# [SOURCE MATERIAL]
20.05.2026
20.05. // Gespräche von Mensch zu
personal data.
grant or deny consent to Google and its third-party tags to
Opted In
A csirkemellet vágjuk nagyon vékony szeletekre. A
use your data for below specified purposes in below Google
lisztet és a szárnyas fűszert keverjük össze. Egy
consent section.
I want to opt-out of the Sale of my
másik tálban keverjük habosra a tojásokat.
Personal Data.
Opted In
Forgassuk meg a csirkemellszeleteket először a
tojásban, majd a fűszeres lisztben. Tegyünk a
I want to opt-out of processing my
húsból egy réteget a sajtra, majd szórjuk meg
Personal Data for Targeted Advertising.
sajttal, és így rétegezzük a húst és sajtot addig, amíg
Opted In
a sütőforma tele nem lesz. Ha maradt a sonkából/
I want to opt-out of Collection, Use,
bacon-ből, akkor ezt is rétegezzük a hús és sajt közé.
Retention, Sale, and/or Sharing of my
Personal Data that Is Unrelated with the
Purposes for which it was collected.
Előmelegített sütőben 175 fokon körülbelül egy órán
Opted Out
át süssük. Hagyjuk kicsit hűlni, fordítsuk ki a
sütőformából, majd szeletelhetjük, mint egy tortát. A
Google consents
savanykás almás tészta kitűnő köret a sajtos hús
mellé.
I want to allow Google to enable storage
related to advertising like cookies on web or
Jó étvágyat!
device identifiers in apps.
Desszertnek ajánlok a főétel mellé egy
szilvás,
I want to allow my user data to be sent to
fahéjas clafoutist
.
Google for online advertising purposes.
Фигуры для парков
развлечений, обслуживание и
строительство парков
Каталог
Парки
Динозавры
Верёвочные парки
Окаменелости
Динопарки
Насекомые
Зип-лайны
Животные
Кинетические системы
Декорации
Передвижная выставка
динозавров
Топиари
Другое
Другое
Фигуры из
...
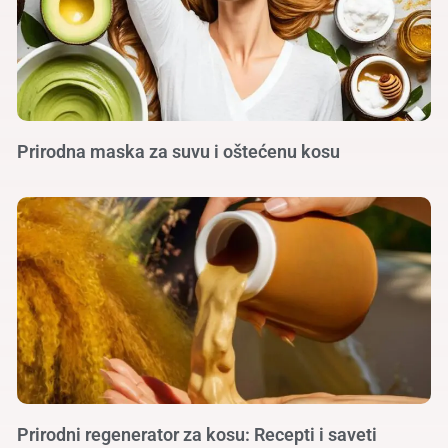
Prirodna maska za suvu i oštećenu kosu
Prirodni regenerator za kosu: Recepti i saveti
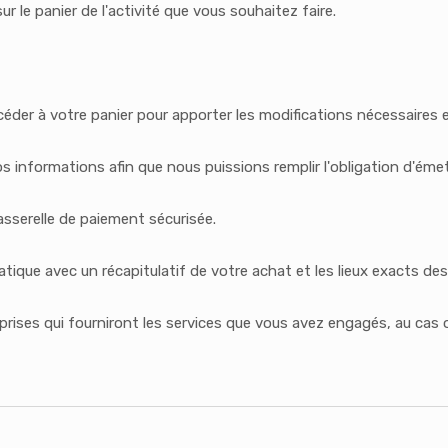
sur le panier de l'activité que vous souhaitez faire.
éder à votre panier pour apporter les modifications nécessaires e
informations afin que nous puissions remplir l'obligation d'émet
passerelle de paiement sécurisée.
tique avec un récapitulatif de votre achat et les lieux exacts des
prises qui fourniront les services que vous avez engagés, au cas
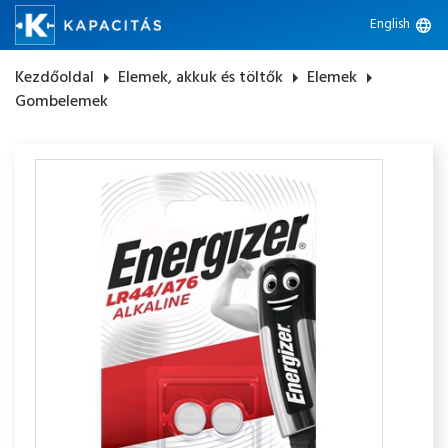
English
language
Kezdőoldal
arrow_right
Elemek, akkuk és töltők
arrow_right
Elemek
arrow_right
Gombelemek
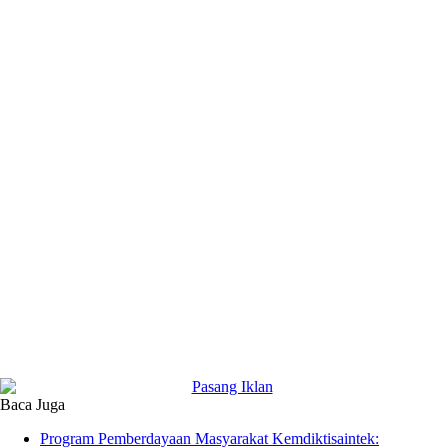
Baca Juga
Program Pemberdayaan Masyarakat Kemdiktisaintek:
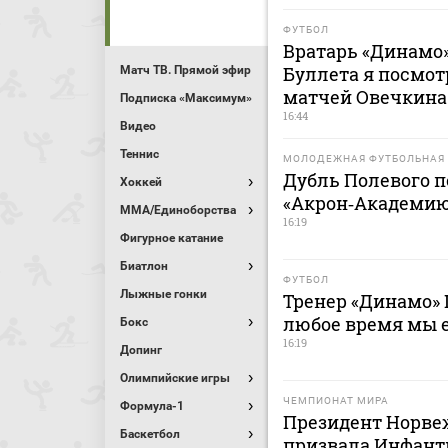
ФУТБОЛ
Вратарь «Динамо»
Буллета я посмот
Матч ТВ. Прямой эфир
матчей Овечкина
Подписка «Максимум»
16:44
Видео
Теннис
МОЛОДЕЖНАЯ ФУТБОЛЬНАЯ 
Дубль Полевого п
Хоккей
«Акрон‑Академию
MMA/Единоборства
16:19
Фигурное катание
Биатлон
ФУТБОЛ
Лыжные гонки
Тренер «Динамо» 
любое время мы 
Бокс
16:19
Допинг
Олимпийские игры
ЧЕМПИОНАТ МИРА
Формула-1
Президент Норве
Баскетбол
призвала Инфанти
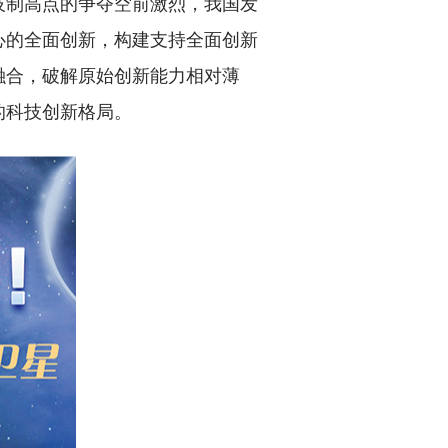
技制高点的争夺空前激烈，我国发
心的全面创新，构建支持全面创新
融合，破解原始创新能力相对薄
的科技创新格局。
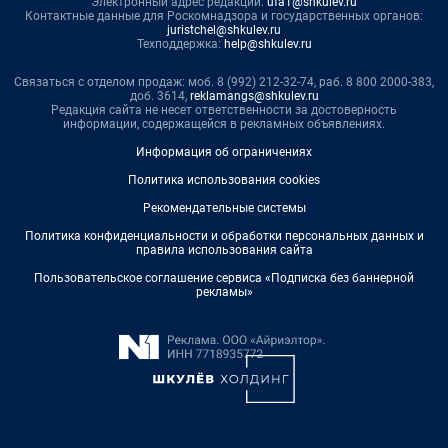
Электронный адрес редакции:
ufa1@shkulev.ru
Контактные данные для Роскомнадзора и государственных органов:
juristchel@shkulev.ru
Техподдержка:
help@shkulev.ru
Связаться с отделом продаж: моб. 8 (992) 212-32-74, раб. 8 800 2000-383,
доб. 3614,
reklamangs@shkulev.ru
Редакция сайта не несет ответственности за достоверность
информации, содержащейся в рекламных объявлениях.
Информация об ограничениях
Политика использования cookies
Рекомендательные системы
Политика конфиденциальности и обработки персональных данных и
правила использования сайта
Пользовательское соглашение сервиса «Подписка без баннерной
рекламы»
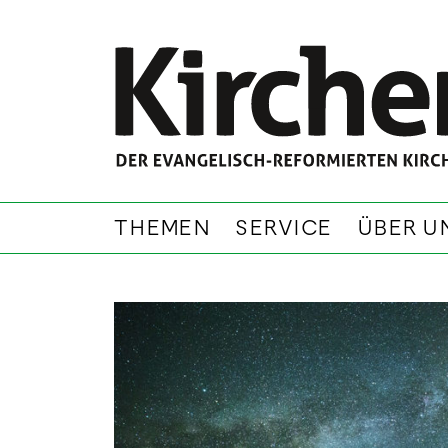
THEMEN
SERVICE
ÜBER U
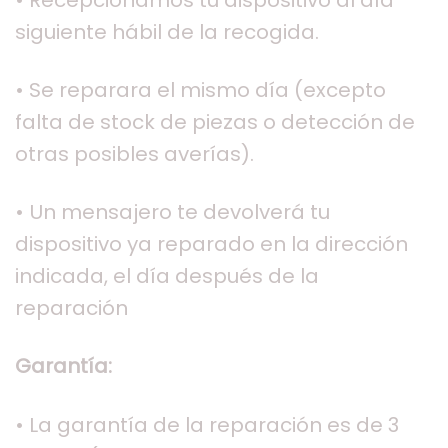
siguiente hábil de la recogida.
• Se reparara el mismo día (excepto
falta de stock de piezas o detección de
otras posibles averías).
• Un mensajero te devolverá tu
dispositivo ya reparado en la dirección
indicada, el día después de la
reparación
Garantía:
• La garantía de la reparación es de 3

# [INSTRUCTIONS FOR THE TASK]
Would you give again, exactly, the lines in the data above that run from the line containing "融合，破解原始创新能力相对薄" to the line containing "reklamangs@shkulev.ru"? Include both ends and no pictures.

# [ANSWER TO THIS EXERCISE]
融合，破解原始创新能力相对薄
的科技创新格局。
Электронный адрес редакции:
ufa1@shkulev.ru
Контактные данные для Роскомнадзора и государственных органов:
juristchel@shkulev.ru
Техподдержка:
help@shkulev.ru
Связаться с отделом продаж: моб. 8 (992) 212-32-74, раб. 8 800 2000-383,
доб. 3614,
reklamangs@shkulev.ru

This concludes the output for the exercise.